The honest synthesis: the corpus has no note showing a model that *learns drift as an explicit strategy*. What it has is the opposite picture — drift is a cost you regularize against, its depth profile is a liability, and the genuinely structured, reproducible parts of training (sparse subnetworks, format collapse, threshold jumps) are emergent regularities of the optimizer and architecture. If you want the closest thing to *deliberate* strategic behavior in the collection, it lives not in weight-drift but in the work on reasoning tactics — penalizing premature thought-switching Do reasoning models switch between ideas too frequently? and forcing breadth-first exploration through learned abstractions Can abstractions guide exploration better than depth alone? — which is where 'explicit strategy' actually gets engineered, just not as drift.
Sources 8 notes
FST-trained models stay up to 70% closer to their base distribution than parameter-only RL, and this reduced drift preserves the model's ability to learn subsequent tasks effectively. Parameter-only approaches stall when task domains change, while low KL drift enables sustained adaptation.
Proxy-tuning closes 88-91% of the alignment gap while surpassing direct fine-tuning on knowledge tasks by leaving base model weights untouched. Direct fine-tuning corrupts knowledge storage in lower layers, whereas proxy-tuning applies distributional shifts that primarily affect reasoning and style.
Across seven RL algorithms and ten LLM families, RL induces intrinsic parameter sparsity of 5–30% without explicit regularization. Critically, these sparse updates are nearly full-rank and nearly identical across random seeds, indicating structural rather than arbitrary parameter selection.
Controlled experiments show RL consistently amplifies one format distribution from pretraining within the first epoch while collapsing alternatives. The winning format depends on model scale, not necessarily performance, and is largely hidden when starting from proprietary pretrained models.

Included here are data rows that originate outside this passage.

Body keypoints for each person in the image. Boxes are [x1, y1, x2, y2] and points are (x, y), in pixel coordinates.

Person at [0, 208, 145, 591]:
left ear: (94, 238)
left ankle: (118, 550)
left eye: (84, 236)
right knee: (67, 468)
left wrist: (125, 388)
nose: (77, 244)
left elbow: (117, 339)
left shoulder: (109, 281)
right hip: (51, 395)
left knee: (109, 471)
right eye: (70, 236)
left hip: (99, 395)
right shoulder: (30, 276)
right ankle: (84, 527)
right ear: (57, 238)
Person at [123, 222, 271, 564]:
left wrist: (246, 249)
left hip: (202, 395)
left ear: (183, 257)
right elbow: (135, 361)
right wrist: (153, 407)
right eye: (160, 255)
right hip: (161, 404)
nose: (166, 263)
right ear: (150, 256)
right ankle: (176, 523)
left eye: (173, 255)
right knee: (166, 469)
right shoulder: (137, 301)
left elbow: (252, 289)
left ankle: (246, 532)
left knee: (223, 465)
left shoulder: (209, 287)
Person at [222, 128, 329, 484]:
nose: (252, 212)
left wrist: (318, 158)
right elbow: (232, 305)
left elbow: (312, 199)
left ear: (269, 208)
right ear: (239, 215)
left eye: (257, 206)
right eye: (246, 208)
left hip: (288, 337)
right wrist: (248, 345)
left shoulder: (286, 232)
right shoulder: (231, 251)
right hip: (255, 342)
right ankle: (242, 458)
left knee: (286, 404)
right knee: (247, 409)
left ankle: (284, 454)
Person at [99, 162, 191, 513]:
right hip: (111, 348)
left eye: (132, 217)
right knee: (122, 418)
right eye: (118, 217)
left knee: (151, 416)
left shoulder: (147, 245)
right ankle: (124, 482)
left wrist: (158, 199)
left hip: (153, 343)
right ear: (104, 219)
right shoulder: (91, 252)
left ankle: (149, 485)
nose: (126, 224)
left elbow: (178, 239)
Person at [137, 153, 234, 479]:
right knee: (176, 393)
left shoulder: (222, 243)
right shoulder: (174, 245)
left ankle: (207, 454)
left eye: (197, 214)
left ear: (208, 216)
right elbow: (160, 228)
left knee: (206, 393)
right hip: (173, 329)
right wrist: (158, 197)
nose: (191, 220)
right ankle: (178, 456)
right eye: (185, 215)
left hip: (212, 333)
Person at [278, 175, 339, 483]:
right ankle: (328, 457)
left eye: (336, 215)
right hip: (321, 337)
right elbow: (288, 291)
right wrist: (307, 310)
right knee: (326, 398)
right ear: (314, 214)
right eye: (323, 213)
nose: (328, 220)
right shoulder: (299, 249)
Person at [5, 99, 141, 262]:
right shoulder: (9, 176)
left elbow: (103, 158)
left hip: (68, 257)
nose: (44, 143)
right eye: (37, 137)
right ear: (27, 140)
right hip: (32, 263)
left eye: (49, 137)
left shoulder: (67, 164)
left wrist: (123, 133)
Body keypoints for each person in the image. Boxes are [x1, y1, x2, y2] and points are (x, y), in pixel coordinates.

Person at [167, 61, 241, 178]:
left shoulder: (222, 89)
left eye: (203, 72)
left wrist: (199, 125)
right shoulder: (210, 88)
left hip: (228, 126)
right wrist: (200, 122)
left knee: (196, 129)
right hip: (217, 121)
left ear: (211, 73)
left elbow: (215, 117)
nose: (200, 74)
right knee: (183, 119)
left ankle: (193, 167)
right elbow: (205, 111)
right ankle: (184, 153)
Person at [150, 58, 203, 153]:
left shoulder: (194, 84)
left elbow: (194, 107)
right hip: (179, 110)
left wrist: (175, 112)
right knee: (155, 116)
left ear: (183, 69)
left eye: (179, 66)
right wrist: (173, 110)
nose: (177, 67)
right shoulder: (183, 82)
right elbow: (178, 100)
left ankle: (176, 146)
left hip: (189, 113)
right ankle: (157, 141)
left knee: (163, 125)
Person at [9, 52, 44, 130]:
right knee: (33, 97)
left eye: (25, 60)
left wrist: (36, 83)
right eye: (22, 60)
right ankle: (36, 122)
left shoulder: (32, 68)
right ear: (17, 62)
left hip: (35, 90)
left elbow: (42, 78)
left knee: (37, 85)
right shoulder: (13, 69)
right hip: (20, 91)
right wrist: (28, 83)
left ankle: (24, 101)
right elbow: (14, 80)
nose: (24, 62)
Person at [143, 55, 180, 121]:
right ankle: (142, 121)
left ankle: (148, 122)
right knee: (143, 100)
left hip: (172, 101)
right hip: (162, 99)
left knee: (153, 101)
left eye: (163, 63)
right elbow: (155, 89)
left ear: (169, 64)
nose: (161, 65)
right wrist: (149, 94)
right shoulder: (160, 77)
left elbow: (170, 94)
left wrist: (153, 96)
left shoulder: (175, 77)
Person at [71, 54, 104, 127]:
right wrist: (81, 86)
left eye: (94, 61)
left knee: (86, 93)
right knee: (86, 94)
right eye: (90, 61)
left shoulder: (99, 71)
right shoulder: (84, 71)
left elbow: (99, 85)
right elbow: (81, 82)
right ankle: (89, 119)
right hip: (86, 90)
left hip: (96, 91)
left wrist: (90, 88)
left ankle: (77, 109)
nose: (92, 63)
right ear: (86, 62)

MobileLLM shows deep-and-thin architectures yield 2.7–4.3% accuracy gains over balanced designs at 125M–350M scale by composing abstract concepts through layers rather than spreading parameters across width.
Scaling to 1000-layer networks in self-supervised RL produces dramatic capability jumps at specific thresholds—depth 16 enables walking, depth 256 enables wall-climbing—driven by synergistic gains in both exploration and expressivity rather than gradual improvement.
o1-like models frequently abandon reasoning paths mid-exploration, wasting tokens on incomplete approaches. A decoding-only penalty on thought-transition tokens (TIP strategy) discourages switching, improving accuracy on challenging math without model fine-tuning.
RLAD jointly trains abstraction and solution generators, showing that allocating test-time compute to diverse abstractions outperforms parallel solution sampling at large budgets. Abstractions create structured breadth-first exploration that prevents the underthinking failure mode of depth-only reasoning chains.